• [EXERCISE REQUIREMENTS]
- 1) In the comments on the foreclosure fraud settlement, what does one commenter suggest Congress might also allow while changing this portion of the law?
- 2) Pick up the comments on the foreclosure fraud settlement after their final sentence and extend them.

• [SELECTED TEXT]
Pardon my cynicism, but this is just a dog and pony show the Dems are pretending to care about so at least it would ‘look like’ they tried to do something.
I can’t decide which is greater:
The fuckery of this administration and Congress, or:
The incompetence of this administration and Congress?
Tie game? Photo finish? Dead heat?
re: “an almost completely unremarked-upon side effect of the foreclosure fraud settlement”
had a paragraph on that a month ago, riffing on a post by yves: http://my.firedoglake.com/rjsigmund/2012/02/26/notes-on-home-sales-the-fraudclosure-glitch-gas-oil-prices-et-al/
Is there actually a reasonable reason as to why an adjustment to principal shouldn’t be considered income? Didn’t think so.
While they’re changing this portion of the law, Congress in its wisdom might also allow a LOSS on the sale of one’s home to be realized.
When someone sells his/her home, if there’s a gain, it’s taxed.
However, if there’s a LOSS, too bad for the homeowner. This seems grossly unfair.

• [COLLECTED DATA]
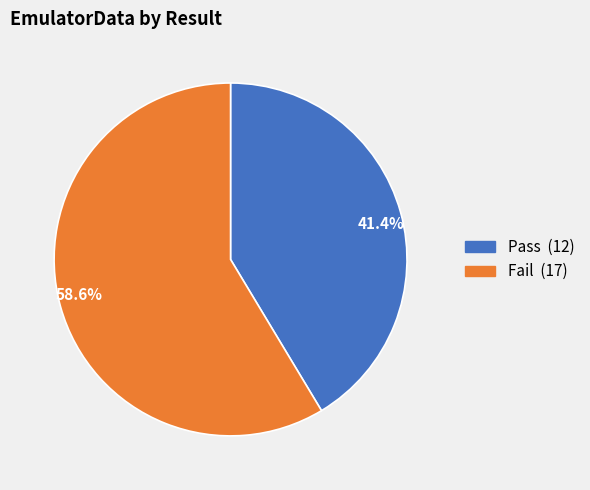

Which has a higher value, 41.4% or 58.6%?

58.6%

• [ANSWERS FOR THE EXERCISE]
- 1) That a loss on the sale of one's home be allowed to be realized.

- 2)
Three or four years ago, I met a new neighbor who moved to my neck of the woods because his wife had got a job with Intel (this place is packed with imported geniuses). And in order for them to move, he said they had to sell their old house through a short-sale. I asked if he had to pay taxes on the banks losses (his gains), and he proudly said no because Bush had signed some bill. Then a couple years ago he got a tax form in the mail saying they owed over $41,000. So I guess it’s now Obama’s turn to act like he’s here to help.
Plus, it’s too bad that Dodd and Frank were bought-and-paid-for because it sure would have been great if we were able to monitor credit-default swap activities. This leads me to believe that someone in our TBTF banking system is still profiting from distressed mortgage-bank securities.
a house is to live in, not an investment…would a renter also be allowed to deduct his rent as a loss?
and where would that end? would one be able to deduct the loss on a sale of a car? after all, both cars and houses are depreciating assets…
both cars and houses are depreciating assets…”
true – but unlike the rich that I once knew the tax situation of – who put their living expenses into corporations so those depreciating assets got tax deductions – illegal in theory to hide living expenses in corporations but done all the time –
the poor non incorporated person gets no loss, no loss carryforward, and no depreciation. It is good to be a corporation in the US that is treated as a person – except when it is not.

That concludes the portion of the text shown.